Left: Magali weeding around one of the trees we planted in the community water sources

Right: Cristina and I about half way up the Cerro (she’s already a little tired!)






Harvest Time

Harvest time is now in full swing here in El Amatón, a bit late due to the delayed onset of the rainy season. There has been a whirl of agricultural activity as people pull up and thresh beans and mound up and de-grain dried ears of corn in their fields – and then, without hardly taking a deep breath, plunge into the coffee-picking frenzy that will last until early February. After all the paperwork and bureaucracy and politics of the water projects, it has been great for me to engage in real, physical work of the various harvests. I’ve gone to pick coffee with Lidia on her father’s farm, a basket strapped around my waist to catch the red-purple beans as I run my hands down the branches. Then it was off to the frijolar to pull up and thresh beans with don Aroldo and his sons. And last weekend I went with Melvin and his family to tapizcar corn, or break off the dried ears of corn from the stalk (still in their husks) and toss them into piles, to be mounded up into a single pile at the end of the day for de-graining. Since each pile we made drew from a pretty large area, my third-base to first-base throw from my softball days (wayyyyyyy back when) came in pretty handy!
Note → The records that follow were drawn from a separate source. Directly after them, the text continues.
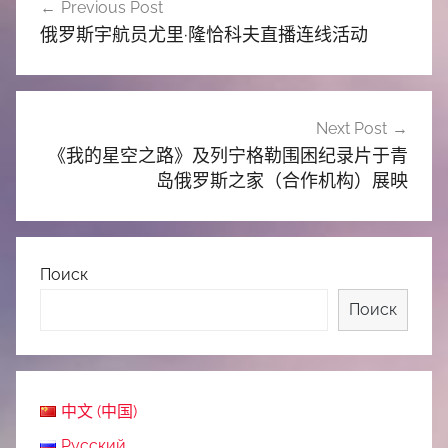
Previous Post
章
俄罗斯宇航员尤里·隆恰科夫直播连线活动
导
航
Next Post
《我的星空之路》及列宁格勒围困纪录片于青
岛俄罗斯之家（合作机构）展映
Поиск
Поиск
中文 (中国)
Русский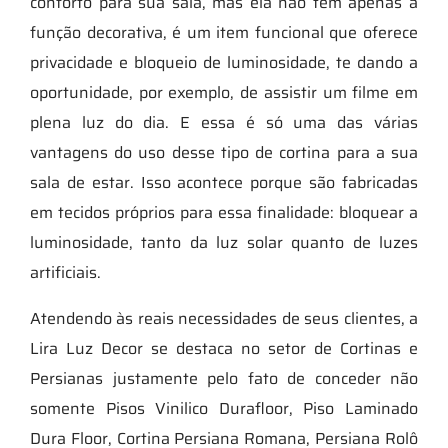
conforto para sua sala, mas ela não tem apenas a
função decorativa, é um item funcional que oferece
privacidade e bloqueio de luminosidade, te dando a
oportunidade, por exemplo, de assistir um filme em
plena luz do dia. E essa é só uma das várias
vantagens do uso desse tipo de cortina para a sua
sala de estar. Isso acontece porque são fabricadas
em tecidos próprios para essa finalidade: bloquear a
luminosidade, tanto da luz solar quanto de luzes
artificiais.
Atendendo às reais necessidades de seus clientes, a
Lira Luz Decor se destaca no setor de Cortinas e
Persianas justamente pelo fato de conceder não
somente Pisos Vinilico Durafloor, Piso Laminado
Dura Floor, Cortina Persiana Romana, Persiana Rolô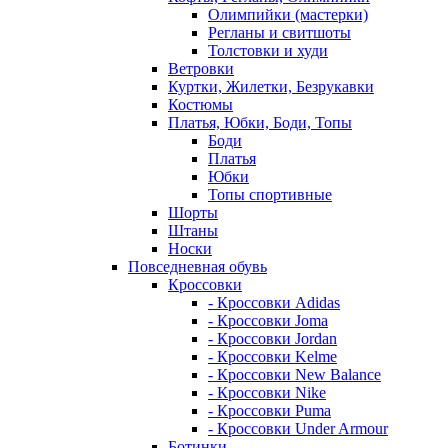
Олимпийки (мастерки)
Регланы и свитшоты
Толстовки и худи
Ветровки
Куртки, Жилетки, Безрукавки
Костюмы
Платья, Юбки, Боди, Топы
Боди
Платья
Юбки
Топы спортивные
Шорты
Штаны
Носки
Повседневная обувь
Кроссовки
- Кроссовки Adidas
- Кроссовки Joma
- Кроссовки Jordan
- Кроссовки Kelme
- Кроссовки New Balance
- Кроссовки Nike
- Кроссовки Puma
- Кроссовки Under Armour
Ботинки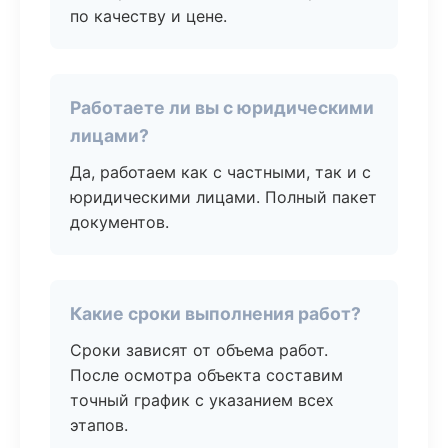
по качеству и цене.
Работаете ли вы с юридическими
лицами?
Да, работаем как с частными, так и с
юридическими лицами. Полный пакет
документов.
Какие сроки выполнения работ?
Сроки зависят от объема работ.
После осмотра объекта составим
точный график с указанием всех
этапов.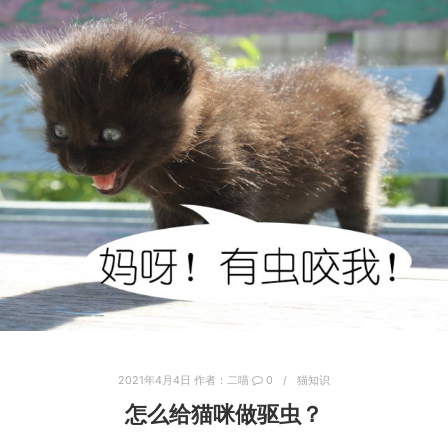
2021年4月4日
作者：
二喵
0
猫知识
怎么给猫咪做驱虫？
There is nothing like working in the fields in the fresh air to leave behind all the frustrating bureaucracy that accompanies community development projects – and to really feel like a part of the family and community.

COFFEE HARVEST:


Left: Elias and me picking coffee

Right: Lorena (Lidia’s niece) picking coffee




BEAN HARVEST:

Aroldo and son Marcos threshing the first bean crop in August




CORN HARVEST:


don Mamerto and Rudy tossing dried ears of corn into a pile

Aroldo and Melvin pick ears of corn below their pile



Congrats to those who have made it to the bottom of the latest issue of “Hola desde El Salvador.” I wish you all a very merry Christmas and look forward to hearing from you.